Consequently, the forecasts of growth for fiscal 2005 and fiscal 2006 have been adjusted downwards, respectively by 0.1 points and 0.3 points as compared with our previous forecasts, published on May 20 following the release of the primary quarterly estimates.
A detailed version of these forecasts will be published in early July.
Looking to the future, the steady improvement in the financial position of Japanese companies suggests that the downside risk to the economy has declined. Against a backdrop of expanding capital investment and improving employment conditions, the fundamental solidity of the economy will increase.
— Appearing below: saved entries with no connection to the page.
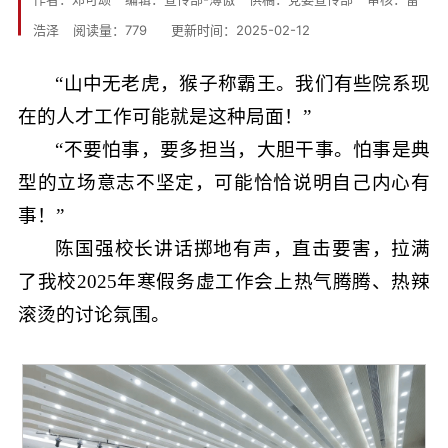
浩泽
阅读量：
779
更新时间：2025-02-12
“山中无老虎，猴子称霸王。我们有些院系现
在的人才工作可能就是这种局面！”
“不要怕事，要多担当，大胆干事。怕事是典
型的立场意志不坚定，可能恰恰说明自己内心有
事！”
陈国强校长讲话掷地有声，直击要害，拉满
了我校2025年寒假务虚工作会上热气腾腾、热辣
滚烫的讨论氛围。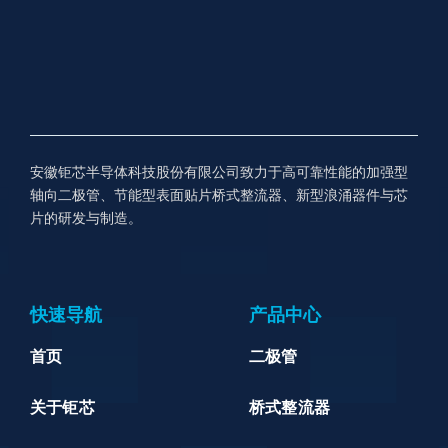
安徽钜芯半导体科技股份有限公司致力于高可靠性能的加强型
轴向二极管、节能型表面贴片桥式整流器、新型浪涌器件与芯
片的研发与制造。
快速导航
产品中心
首页
二极管
关于钜芯
桥式整流器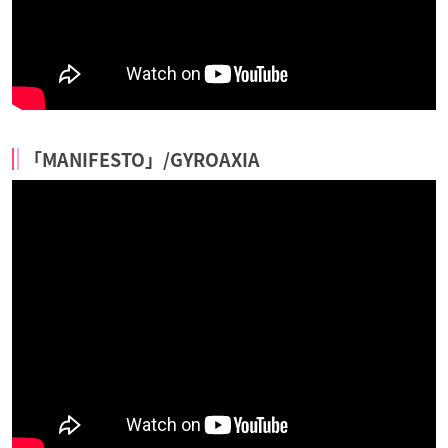
「MANIFESTO」/GYROAXIA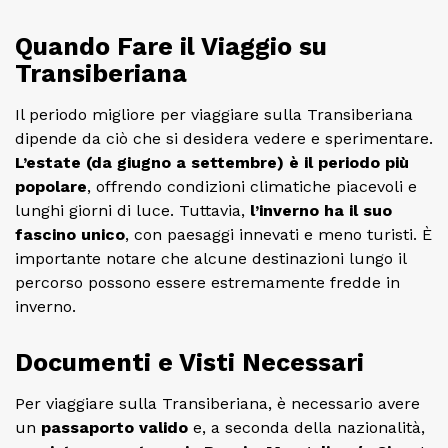
Quando Fare il Viaggio su
Transiberiana
Il periodo migliore per viaggiare sulla Transiberiana
dipende da ciò che si desidera vedere e sperimentare.
L’estate (da giugno a settembre) è il periodo più
popolare
, offrendo condizioni climatiche piacevoli e
lunghi giorni di luce. Tuttavia,
l’inverno ha il suo
fascino unico
, con paesaggi innevati e meno turisti. È
importante notare che alcune destinazioni lungo il
percorso possono essere estremamente fredde in
inverno.
Documenti e Visti Necessari
Per viaggiare sulla Transiberiana, è necessario avere
un
passaporto valido
e, a seconda della nazionalità,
However, the following factors are likely to prevent any acceleration of economic growth:
(i) With overseas economies still decelerating, the slowdown in Japan's exports is set to continue for the foreseeable future. (ii) Given the low recovery potential of wages and the forthcoming increase in the various burdens on the household sector*, consumer spending is likely to see little growth. (iii) As raising sales prices will take some time, the continued high level of resource prices is likely to exert downward pressure on corporate profitability.
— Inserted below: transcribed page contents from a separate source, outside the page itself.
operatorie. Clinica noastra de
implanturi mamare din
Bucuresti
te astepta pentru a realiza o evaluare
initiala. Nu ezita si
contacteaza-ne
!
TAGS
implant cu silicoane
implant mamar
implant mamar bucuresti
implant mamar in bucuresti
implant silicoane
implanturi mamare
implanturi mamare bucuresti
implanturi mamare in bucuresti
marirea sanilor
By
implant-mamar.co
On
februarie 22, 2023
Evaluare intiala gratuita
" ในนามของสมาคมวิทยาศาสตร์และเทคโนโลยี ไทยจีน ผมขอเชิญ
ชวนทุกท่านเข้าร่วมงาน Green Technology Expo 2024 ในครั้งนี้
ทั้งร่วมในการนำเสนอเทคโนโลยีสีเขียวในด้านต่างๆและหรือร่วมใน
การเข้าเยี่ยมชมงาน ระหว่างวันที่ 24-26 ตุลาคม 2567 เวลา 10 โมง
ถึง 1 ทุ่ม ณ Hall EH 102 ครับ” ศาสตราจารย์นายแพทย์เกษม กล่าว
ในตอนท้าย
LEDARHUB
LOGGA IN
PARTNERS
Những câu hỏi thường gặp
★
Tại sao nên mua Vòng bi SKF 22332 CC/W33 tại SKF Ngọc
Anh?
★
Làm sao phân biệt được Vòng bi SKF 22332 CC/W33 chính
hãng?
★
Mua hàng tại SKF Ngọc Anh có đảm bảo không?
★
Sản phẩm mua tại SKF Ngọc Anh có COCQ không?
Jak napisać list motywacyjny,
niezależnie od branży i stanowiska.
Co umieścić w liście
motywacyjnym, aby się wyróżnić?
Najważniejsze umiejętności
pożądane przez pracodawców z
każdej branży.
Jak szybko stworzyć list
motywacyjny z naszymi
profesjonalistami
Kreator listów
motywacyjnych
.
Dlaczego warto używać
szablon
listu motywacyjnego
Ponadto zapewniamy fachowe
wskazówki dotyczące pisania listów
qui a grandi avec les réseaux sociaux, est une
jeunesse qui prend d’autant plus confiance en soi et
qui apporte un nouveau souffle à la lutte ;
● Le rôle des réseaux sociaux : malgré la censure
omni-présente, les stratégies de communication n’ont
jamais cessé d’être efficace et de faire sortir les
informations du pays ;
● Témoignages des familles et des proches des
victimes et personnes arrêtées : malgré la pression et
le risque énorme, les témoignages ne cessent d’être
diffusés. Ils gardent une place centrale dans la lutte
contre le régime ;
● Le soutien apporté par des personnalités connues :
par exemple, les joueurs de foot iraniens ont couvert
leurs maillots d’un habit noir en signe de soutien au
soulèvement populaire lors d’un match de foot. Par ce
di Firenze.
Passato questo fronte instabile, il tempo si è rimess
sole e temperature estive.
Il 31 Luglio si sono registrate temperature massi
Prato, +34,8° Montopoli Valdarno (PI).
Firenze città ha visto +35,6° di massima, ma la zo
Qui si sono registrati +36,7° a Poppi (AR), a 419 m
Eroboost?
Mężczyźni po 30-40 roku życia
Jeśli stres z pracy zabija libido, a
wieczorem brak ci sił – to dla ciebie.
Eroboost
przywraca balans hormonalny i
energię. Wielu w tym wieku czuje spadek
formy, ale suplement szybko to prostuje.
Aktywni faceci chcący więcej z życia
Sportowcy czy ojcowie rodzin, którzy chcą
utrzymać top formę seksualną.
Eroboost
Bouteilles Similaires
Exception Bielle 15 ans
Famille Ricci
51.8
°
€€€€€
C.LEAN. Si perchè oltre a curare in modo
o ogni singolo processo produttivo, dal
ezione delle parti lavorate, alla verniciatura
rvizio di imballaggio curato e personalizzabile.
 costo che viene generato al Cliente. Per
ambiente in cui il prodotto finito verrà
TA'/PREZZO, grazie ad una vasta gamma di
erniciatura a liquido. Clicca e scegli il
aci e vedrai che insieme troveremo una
*Note: In the household sector, the burden of personal taxation and social security is already increasing at a steady pace. To date, this burden has had a limited impact on spending but, if the cut in the fixed-rate income tax reduction planned for January 2006 is implemented on schedule, it will rise to more than ¥1 trillion a year, a level at which its impact on spending can no longer be disregarded. Incidentally, if the fixed-rate tax reduction were to be cut by half in January 2006 and abolished altogether in January 2007, the downward pressure on economic growth would be of the order of 0.1% in fiscal 2005 and 0.3% in fiscal 2006.
Real economic growth is therefore likely to be slower in fiscal 2005 than in fiscal 2003-2004, falling to +1.1%.
Looking ahead to fiscal 2006, on the assumption of a recovery in export growth as the adjustment in the US economy comes to an end, the real economic growth rate is set to rise to +1.5%. However, the cumulative growth of the household burden means that it is likely to see very little acceleration.